● **Directions**
Once the line with "(wire (pts (xy 132.08" is found in the entries below, repeat it and each following line exactly, up to and including the line with "135.89 46.99 0)". Add no other lines.

● **Provided information**
=== Section Start ===
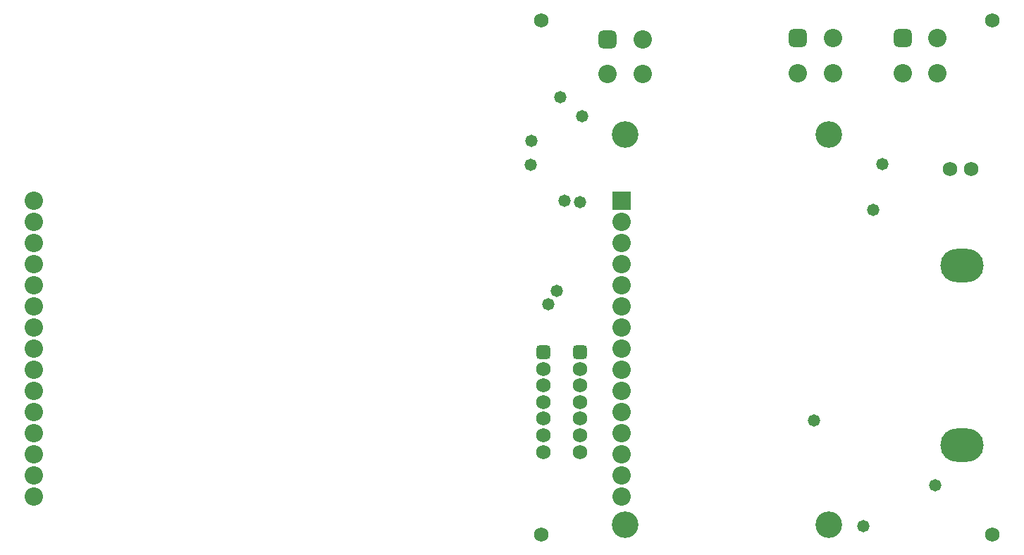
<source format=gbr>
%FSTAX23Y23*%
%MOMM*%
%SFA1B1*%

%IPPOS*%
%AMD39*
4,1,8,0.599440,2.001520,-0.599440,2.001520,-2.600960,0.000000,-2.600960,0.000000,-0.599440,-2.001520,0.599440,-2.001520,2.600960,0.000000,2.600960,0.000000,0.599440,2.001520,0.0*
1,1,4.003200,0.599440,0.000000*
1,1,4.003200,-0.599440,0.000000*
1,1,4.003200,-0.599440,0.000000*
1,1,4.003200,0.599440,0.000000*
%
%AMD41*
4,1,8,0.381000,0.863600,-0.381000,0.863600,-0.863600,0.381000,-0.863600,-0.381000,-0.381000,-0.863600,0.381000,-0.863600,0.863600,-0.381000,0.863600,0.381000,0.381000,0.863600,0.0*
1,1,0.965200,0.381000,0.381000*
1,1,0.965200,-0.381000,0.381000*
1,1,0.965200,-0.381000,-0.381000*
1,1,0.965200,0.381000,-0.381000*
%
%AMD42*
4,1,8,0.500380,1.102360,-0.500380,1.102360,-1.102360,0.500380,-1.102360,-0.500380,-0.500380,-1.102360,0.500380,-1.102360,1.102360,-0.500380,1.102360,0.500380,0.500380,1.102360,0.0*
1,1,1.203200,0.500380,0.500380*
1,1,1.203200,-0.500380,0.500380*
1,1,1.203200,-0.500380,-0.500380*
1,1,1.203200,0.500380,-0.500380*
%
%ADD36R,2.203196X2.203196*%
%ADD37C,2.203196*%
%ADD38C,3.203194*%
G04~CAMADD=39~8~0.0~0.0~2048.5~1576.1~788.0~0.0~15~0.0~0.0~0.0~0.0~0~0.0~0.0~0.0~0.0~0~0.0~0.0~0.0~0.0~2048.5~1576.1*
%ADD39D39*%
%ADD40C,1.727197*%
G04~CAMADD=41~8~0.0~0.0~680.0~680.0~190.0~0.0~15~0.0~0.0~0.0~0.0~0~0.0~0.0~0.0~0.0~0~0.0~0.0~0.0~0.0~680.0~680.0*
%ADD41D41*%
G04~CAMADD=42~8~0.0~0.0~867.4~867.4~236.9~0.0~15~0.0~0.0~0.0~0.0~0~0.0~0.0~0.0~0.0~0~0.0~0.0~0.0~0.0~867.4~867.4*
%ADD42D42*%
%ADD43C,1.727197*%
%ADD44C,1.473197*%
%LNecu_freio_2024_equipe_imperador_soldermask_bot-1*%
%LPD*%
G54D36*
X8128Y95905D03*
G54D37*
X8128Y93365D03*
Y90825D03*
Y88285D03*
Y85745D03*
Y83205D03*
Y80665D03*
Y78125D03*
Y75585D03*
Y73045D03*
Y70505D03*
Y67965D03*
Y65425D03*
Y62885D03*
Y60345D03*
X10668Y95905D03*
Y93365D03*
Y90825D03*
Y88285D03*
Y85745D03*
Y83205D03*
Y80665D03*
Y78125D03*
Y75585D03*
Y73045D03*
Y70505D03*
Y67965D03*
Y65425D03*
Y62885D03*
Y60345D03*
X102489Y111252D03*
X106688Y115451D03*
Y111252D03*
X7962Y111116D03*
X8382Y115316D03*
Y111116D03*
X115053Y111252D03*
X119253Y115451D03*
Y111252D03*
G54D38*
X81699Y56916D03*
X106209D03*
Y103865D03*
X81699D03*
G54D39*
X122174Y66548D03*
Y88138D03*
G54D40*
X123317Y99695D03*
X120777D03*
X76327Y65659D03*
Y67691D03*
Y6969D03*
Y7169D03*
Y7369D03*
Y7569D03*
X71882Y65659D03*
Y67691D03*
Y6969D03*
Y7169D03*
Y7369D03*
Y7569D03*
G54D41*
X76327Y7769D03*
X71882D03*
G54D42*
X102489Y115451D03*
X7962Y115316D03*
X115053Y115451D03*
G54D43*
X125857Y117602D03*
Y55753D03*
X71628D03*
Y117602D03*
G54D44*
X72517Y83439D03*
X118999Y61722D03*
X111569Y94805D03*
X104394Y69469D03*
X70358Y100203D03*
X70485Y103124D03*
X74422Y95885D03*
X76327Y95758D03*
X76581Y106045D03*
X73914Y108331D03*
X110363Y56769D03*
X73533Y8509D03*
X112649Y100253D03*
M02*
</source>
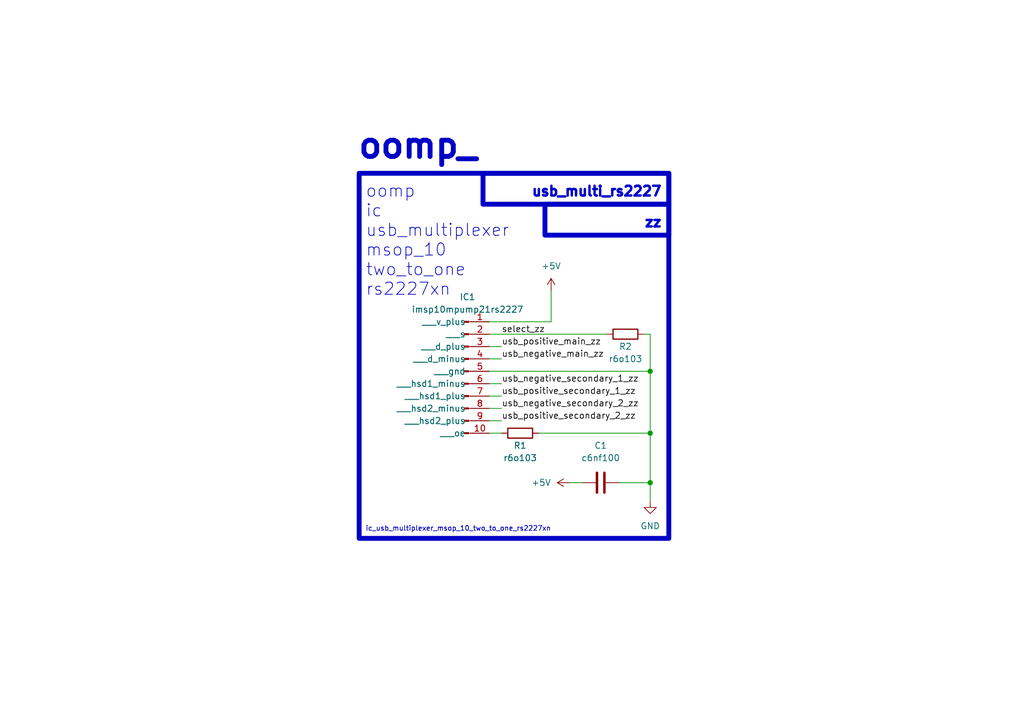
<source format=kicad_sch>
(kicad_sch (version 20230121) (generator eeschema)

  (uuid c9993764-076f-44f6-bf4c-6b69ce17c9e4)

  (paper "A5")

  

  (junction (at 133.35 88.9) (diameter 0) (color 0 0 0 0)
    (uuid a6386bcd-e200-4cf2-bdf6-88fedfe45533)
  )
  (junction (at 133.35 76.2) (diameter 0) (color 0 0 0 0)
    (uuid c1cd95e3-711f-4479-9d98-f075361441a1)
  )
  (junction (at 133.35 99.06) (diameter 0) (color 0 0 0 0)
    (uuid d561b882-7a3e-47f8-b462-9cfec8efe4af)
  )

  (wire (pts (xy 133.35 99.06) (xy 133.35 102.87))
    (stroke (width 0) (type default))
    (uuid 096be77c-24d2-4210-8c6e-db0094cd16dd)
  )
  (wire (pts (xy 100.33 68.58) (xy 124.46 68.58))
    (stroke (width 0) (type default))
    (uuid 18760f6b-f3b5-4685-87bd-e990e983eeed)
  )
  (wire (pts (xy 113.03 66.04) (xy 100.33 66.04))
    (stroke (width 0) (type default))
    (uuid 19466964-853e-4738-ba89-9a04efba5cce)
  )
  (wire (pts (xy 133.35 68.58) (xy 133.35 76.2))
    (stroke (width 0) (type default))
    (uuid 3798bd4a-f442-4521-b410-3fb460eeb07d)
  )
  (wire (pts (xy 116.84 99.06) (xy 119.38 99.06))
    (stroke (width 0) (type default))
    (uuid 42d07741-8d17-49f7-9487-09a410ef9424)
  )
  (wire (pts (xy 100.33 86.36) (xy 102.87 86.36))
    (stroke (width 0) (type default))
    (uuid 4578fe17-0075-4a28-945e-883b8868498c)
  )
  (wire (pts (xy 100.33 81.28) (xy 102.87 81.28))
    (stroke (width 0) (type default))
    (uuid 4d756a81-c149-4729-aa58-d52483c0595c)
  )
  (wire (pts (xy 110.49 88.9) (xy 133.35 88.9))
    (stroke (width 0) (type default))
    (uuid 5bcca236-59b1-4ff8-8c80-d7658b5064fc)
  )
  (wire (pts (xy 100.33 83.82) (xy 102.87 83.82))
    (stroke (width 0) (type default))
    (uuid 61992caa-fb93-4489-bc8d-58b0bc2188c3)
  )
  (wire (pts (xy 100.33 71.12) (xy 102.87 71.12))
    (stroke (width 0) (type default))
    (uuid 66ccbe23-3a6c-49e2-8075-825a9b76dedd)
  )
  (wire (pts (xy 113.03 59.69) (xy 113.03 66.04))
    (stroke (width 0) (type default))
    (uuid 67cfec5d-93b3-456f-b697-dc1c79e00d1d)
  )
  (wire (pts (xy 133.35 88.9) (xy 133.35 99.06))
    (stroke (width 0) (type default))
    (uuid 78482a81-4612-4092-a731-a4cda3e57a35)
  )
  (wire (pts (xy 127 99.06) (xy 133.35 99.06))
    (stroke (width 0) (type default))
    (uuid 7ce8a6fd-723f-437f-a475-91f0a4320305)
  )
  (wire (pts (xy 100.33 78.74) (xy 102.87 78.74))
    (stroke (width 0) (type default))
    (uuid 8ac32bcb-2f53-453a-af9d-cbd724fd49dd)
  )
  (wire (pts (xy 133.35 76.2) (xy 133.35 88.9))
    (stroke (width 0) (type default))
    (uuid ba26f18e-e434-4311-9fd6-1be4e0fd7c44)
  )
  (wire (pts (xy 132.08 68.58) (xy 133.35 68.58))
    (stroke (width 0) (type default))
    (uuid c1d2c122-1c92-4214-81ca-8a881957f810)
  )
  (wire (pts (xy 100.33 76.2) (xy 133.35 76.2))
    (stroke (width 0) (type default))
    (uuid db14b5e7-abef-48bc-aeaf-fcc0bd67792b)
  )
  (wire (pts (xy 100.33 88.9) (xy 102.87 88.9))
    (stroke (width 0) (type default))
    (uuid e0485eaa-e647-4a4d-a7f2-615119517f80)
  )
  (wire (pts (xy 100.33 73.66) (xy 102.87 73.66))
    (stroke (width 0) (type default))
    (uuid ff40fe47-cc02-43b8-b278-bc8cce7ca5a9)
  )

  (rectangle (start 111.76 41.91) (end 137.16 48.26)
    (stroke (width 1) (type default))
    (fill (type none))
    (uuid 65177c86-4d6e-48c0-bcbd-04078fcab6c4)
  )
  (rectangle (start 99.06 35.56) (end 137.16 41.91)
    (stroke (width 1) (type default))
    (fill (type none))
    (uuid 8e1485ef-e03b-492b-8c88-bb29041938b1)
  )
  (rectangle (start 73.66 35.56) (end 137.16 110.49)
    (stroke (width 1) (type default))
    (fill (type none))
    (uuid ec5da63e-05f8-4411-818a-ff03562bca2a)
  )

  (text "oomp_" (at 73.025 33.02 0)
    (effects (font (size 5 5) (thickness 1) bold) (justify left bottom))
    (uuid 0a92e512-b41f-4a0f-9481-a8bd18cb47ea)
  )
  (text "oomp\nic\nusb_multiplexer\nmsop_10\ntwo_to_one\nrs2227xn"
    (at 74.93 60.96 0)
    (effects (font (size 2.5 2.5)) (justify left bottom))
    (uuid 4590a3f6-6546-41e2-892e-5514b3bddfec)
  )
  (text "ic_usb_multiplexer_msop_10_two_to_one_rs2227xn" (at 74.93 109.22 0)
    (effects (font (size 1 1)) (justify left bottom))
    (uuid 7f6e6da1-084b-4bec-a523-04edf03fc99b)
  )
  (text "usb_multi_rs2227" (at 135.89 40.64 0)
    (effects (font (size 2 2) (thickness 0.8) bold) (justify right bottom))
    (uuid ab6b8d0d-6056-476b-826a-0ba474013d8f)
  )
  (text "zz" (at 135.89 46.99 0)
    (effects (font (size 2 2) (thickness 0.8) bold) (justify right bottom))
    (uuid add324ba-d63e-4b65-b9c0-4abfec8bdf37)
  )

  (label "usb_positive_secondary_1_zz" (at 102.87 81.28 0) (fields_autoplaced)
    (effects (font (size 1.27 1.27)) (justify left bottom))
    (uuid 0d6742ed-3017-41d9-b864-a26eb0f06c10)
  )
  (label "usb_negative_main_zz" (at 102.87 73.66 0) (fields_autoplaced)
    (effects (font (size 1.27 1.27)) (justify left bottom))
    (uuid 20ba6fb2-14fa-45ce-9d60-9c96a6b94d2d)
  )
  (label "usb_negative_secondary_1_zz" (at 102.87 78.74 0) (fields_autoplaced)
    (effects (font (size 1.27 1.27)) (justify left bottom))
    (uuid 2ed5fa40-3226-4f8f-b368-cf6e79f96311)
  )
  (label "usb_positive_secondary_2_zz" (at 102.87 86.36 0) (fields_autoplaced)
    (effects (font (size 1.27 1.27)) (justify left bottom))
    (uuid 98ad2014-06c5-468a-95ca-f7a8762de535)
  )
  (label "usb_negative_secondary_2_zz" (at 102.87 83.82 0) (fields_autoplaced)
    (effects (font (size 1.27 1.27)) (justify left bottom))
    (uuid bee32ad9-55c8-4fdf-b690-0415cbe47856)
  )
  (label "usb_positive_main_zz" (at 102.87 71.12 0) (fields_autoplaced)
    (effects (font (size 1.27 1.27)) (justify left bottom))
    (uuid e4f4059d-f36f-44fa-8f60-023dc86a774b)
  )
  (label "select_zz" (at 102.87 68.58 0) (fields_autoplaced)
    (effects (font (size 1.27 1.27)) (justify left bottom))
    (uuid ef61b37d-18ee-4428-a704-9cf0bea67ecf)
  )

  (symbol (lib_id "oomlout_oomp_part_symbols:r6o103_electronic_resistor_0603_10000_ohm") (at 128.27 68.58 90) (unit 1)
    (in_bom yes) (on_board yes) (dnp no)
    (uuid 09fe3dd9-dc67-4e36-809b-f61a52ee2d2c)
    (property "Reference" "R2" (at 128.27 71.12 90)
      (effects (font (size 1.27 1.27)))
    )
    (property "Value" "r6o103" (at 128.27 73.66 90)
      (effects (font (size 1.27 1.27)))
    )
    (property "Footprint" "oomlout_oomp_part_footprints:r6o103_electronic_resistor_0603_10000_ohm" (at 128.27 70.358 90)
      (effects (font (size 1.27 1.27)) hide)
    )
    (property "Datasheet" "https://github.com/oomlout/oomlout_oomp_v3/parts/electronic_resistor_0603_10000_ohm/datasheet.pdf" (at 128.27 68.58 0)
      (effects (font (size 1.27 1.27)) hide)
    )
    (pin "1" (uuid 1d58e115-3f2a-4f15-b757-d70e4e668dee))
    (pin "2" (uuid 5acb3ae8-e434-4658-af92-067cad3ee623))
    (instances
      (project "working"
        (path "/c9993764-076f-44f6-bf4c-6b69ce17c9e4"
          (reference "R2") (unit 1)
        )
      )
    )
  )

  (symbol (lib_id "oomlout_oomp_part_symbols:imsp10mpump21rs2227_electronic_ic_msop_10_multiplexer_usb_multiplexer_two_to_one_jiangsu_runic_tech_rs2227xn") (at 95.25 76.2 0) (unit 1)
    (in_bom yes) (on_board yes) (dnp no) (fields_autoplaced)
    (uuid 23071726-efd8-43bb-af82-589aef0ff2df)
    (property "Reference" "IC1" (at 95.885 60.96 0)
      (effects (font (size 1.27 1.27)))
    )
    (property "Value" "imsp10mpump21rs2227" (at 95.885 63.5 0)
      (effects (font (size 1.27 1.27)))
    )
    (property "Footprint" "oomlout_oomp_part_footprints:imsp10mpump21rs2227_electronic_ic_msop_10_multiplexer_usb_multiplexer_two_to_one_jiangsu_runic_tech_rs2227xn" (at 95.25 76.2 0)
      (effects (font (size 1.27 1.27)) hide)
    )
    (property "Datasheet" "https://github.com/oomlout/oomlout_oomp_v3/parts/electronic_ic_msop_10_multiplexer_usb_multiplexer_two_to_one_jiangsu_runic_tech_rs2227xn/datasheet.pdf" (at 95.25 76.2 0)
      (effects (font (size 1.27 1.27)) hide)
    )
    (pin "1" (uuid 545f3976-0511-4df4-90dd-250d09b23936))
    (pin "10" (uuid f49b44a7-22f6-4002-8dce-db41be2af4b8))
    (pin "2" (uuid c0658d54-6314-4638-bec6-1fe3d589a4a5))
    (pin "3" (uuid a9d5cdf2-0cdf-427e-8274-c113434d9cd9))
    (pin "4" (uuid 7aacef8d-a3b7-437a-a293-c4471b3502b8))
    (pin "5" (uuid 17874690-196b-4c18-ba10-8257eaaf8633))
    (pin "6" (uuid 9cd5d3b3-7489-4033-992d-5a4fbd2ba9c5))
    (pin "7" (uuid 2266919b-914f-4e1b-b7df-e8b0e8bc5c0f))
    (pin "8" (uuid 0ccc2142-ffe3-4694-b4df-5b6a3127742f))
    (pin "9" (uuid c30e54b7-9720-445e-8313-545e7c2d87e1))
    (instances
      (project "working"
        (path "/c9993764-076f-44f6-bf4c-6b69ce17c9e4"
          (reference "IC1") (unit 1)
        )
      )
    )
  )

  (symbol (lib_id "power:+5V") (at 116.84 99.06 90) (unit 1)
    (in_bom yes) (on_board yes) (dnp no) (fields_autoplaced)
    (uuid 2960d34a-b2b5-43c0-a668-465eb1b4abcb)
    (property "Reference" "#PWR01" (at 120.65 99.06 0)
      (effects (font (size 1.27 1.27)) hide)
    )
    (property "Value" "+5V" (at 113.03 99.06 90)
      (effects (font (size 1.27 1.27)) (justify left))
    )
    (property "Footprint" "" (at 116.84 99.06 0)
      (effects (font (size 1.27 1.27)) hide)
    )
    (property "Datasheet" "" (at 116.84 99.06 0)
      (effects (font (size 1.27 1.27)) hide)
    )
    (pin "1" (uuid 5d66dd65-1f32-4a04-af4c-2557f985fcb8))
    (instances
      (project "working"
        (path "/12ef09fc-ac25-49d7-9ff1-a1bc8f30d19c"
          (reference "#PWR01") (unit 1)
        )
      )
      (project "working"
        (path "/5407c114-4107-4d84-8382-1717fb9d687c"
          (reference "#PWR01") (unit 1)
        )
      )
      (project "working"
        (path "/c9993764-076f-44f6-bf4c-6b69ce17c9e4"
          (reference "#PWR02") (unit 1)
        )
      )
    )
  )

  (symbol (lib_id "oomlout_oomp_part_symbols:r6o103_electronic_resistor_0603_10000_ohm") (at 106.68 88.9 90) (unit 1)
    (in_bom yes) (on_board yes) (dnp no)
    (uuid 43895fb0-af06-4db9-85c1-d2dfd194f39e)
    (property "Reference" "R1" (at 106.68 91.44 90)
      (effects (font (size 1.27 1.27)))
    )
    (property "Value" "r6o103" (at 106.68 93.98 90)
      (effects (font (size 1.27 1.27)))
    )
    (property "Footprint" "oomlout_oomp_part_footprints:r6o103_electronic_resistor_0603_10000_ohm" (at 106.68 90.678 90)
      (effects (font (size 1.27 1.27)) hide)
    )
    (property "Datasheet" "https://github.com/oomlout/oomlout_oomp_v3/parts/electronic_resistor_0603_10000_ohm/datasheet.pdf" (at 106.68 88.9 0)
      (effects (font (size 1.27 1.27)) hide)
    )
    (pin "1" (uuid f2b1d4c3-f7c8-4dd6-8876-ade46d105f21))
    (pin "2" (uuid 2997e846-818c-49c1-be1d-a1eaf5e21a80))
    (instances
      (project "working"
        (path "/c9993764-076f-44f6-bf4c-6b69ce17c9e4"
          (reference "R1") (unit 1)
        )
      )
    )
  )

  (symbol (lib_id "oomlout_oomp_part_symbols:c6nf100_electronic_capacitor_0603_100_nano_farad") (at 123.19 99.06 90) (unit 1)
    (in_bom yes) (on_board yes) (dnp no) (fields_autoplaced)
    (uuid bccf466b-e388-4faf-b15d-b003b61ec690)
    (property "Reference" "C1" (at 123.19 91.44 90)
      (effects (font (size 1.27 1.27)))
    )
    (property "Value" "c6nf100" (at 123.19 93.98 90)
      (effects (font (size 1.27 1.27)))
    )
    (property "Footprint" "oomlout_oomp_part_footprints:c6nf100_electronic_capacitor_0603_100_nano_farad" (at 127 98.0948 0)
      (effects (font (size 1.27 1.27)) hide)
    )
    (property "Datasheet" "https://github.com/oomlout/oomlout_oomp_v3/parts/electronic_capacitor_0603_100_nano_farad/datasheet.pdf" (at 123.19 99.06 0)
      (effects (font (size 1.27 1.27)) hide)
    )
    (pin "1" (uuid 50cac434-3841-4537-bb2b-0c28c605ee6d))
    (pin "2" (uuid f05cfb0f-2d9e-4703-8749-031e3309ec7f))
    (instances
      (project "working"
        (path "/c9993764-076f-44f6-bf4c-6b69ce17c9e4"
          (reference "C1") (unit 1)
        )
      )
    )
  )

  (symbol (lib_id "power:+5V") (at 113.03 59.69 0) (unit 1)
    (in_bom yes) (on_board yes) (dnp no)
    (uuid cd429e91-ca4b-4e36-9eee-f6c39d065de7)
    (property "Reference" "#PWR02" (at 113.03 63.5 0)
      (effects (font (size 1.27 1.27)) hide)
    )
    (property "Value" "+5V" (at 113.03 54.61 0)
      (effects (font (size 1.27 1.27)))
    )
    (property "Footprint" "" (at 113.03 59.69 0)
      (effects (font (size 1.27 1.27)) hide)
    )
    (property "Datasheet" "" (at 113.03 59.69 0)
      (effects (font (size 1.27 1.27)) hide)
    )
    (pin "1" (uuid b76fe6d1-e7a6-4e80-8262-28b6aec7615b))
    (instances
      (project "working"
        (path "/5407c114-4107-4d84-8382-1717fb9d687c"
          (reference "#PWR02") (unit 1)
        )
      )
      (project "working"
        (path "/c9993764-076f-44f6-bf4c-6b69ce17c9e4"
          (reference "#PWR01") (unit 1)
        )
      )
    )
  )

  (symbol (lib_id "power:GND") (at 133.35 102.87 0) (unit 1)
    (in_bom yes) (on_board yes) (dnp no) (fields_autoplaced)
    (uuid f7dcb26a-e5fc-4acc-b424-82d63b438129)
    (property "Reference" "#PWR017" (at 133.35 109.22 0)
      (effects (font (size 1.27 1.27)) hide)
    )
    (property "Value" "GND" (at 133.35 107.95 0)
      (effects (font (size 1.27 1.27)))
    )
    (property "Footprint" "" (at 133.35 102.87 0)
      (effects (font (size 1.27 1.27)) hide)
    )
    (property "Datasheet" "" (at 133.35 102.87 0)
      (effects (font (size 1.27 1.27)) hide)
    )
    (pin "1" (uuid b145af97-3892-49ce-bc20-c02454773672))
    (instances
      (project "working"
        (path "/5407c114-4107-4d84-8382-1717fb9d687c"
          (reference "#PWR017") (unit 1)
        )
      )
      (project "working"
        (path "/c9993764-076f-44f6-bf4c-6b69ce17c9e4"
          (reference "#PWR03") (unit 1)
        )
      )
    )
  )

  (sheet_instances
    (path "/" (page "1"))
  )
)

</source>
=== Section End ===
● **Answer to the exercise**
  (wire (pts (xy 132.08 68.58) (xy 133.35 68.58))
    (stroke (width 0) (type default))
    (uuid c1d2c122-1c92-4214-81ca-8a881957f810)
  )
  (wire (pts (xy 100.33 76.2) (xy 133.35 76.2))
    (stroke (width 0) (type default))
    (uuid db14b5e7-abef-48bc-aeaf-fcc0bd67792b)
  )
  (wire (pts (xy 100.33 88.9) (xy 102.87 88.9))
    (stroke (width 0) (type default))
    (uuid e0485eaa-e647-4a4d-a7f2-615119517f80)
  )
  (wire (pts (xy 100.33 73.66) (xy 102.87 73.66))
    (stroke (width 0) (type default))
    (uuid ff40fe47-cc02-43b8-b278-bc8cce7ca5a9)
  )

  (rectangle (start 111.76 41.91) (end 137.16 48.26)
    (stroke (width 1) (type default))
    (fill (type none))
    (uuid 65177c86-4d6e-48c0-bcbd-04078fcab6c4)
  )
  (rectangle (start 99.06 35.56) (end 137.16 41.91)
    (stroke (width 1) (type default))
    (fill (type none))
    (uuid 8e1485ef-e03b-492b-8c88-bb29041938b1)
  )
  (rectangle (start 73.66 35.56) (end 137.16 110.49)
    (stroke (width 1) (type default))
    (fill (type none))
    (uuid ec5da63e-05f8-4411-818a-ff03562bca2a)
  )

  (text "oomp_" (at 73.025 33.02 0)
    (effects (font (size 5 5) (thickness 1) bold) (justify left bottom))
    (uuid 0a92e512-b41f-4a0f-9481-a8bd18cb47ea)
  )
  (text "oomp\nic\nusb_multiplexer\nmsop_10\ntwo_to_one\nrs2227xn"
    (at 74.93 60.96 0)
    (effects (font (size 2.5 2.5)) (justify left bottom))
    (uuid 4590a3f6-6546-41e2-892e-5514b3bddfec)
  )
  (text "ic_usb_multiplexer_msop_10_two_to_one_rs2227xn" (at 74.93 109.22 0)
    (effects (font (size 1 1)) (justify left bottom))
    (uuid 7f6e6da1-084b-4bec-a523-04edf03fc99b)
  )
  (text "usb_multi_rs2227" (at 135.89 40.64 0)
    (effects (font (size 2 2) (thickness 0.8) bold) (justify right bottom))
    (uuid ab6b8d0d-6056-476b-826a-0ba474013d8f)
  )
  (text "zz" (at 135.89 46.99 0)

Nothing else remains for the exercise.